# EXTRACT
_ _ _ _ _
You’ve also recorded at Ely Cathedral. What was the experience like for you?
With Ely as my local town, I’m a regular visitor to its cathedral, and I don’t think I’m being overly biased in saying that it’s one of the Country’s finest. Having the opportunity to record here, to work with an organist of the calibre of Edmund Aldhouse, and internationally renowned soprano Grace Davidson, and to hear my music reverberate around this magnificent building, was a profound and humbling experience.
Musically speaking, it also felt like coming home. In my youth I spent six very happy years singing as a Choral Scholar and then a Lay Clerk at Guildford Cathedral. These years spanned my passage from student to professional musician and were so formative to my understanding and development as a performer and composer that much of who I am as a musician I owe to the abundant musical experiences of that time. It’s been many years since I last sang professionally in a cathedral choir, but the experience has left me with a close affinity to and love of the choral music tradition, and the ancient buildings in which this inestimable tradition has evolved over the centuries. Very rarely do you get a chance as a composer to work in a space that becomes an integral part of the music itself. Ely Cathedral’s phenomenal acoustic and its mighty Harrison & Harrison organ constitute the essential fabric of this album.
We were lucky to have the expertise of the Abbey Road mobile unit, under the direction of engineer Lewis Jones and assistant Matt Jones. Bringing with them a truckload of mics, over 200 metres of cabling, and a 50 foot radio mast, this made the job of capturing Edmund’s organ performance, Grace’s heavenly vocals and the massive cathedral acoustic much easier. But we could only put in place most of the cabling and start recording after Evensong, once the Cathedral had closed to the public. So it was all hands to the pumps, or cables, once the bell had chimed 7:00pm.
Most of the pieces that I’ve composed portray features of the Cosmos that are so massive they are almost beyond our comprehension. The astonishing tone and power of a cathedral organ can both amaze and move us, and through its sheer mass of sound it can help our imaginations catch a glimpse of these astronomically huge scales. This effect is made all the more visceral with the addition of a huge cathedral acoustic, and the Lady Chapel at Ely Cathedral, with its reverberation of over 6 seconds, is remarkable. The experience of recording Grace Davidson, one of the World’s finest sopranos, in this extraordinary and evocative space was one that I won’t forget for years to come.
_ _ _ _ _
# SUPPLIED DATA
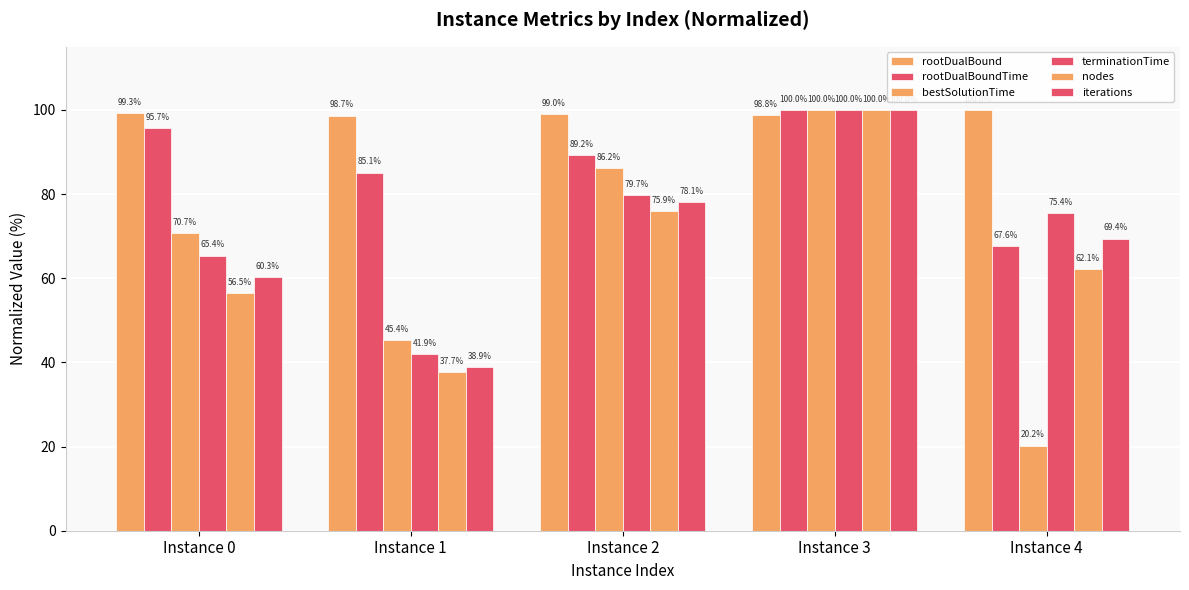

At which category does the chart reach its minimum across all series?

Instance 4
_ _ _ _ _
# TASK TO COMPLETE
Extract the passage of the Ely Cathedral recording text starting at "With Ely as" and ending at "and humbling experience.". Work only from the text; the listing plays no part here.

# FINISHED EXERCISE
With Ely as my local town, I’m a regular visitor to its cathedral, and I don’t think I’m being overly biased in saying that it’s one of the Country’s finest. Having the opportunity to record here, to work with an organist of the calibre of Edmund Aldhouse, and internationally renowned soprano Grace Davidson, and to hear my music reverberate around this magnificent building, was a profound and humbling experience.